Car la Déclaration fut en effet une des pièces à charge lors du procès du roi sous la Terreur. Ainsi, le rapport d'accusation, lu par Lindet le 10 décembre 1792, à la Convention, le cite précisément et l'utilise pour prouver la duplicité du roi et ses mauvaises intentions. «C'était sans doute le Manifeste destiné à plonger la France dans les horreurs de la guerre civile, écrit Lindet. (…) Son Manifeste du 20 juin atteste ses intentions hostiles ; il voulait le renversement de l'État, puisqu'il ne voulait ni les lois, ni la Constitution qu'il avait juré de maintenir». Indéniablement, cette Déclaration a contribué à poser Louis XVI en ennemi de la Révolution. Mais que dit précisément le texte ? En réalité, le roi est loin d'avoir rédigé un brûlot contre-révolutionnaire. Il ne se résout certes pas à l'abaissement de la monarchie. Il juge que les réformes de l'Assemblée et l'attitude des clubs, «calomniateurs et incendiaires», ont porté atteinte à «la dignité de la Couronne de France». Il s'en prend notamment au refus, par l'Assemblée, de lui accorder un droit de veto absolu (il n'est que «relatif»), au poids excessif des comités de la Constituante, notamment le Comité des recherches qui exerce, selon le roi, «un véritable despotisme plus barbare et plus insupportable qu'aucun de ceux dont l'histoire ait jamais fait mention».
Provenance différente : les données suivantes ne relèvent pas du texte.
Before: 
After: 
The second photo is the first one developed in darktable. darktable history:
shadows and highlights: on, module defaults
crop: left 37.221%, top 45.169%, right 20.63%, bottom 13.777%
Le monarque n'avait jamais été aussi conciliant
Le roi critique aussi l'excessive décentralisation, la suppression de son droit de grâce, etc. Mais, sur le plan social, il se rallie pourtant à la révolution juridique de l'été 1789 ; il ne rejette plus l'abolition des ordres, comme dans sa Déclaration du 23 juin 1789. Il admet l'égalité civile et insiste même sur les réformes qu'il avait cherché à faire, notamment en 1787, en matière fiscale, afin que les privilégiés ne bénéficient plus d'exemptions indues. Il conclut, sur le ton de l'époque : «Français, et vous surtout Parisiens (…), revenez à votre roi ; il sera toujours votre père, votre meilleur ami.»



La rédaction du texte lui a pris à peu près quatre ou cinq mois de réflexion. Il y a travaillé seul, à l'insu de ses ministres, et il n'y associera son frère qu'à la dernière minute, le samedi 18 juin, comme en témoigne ce dernier. On sait comment tout cela finira. Son arrestation à Varennes va, comme le rappelle Mona Ozouf, se révéler fatale pour la monarchie. La déclaration du roi se montrera bien incapable de lui sauver la mise. Bien au contraire. Le prestige de la monarchie sera pour jamais terni par cette équipée malheureuse. Pourtant, comme le remarque à juste titre Jean-Christian Petitfils, ce testament politique de Louis XVI prouve que le roi n'avait jamais été aussi conciliant. C'est ce triste paradoxe que met en évidence le document laissé à l'Assemblée : «Jamais Louis XVI n'avait été aussi proche de la Révolution qu'en fuyant la capitale. Sur la route de Varennes, il était devenu un souverain constitutionnel, à la recherche, hélas, d'une impossible Constitution». De toute cette histoire tragique, il ne reste plus aujourd'hui qu'un seul témoignage, ce manuscrit oublié.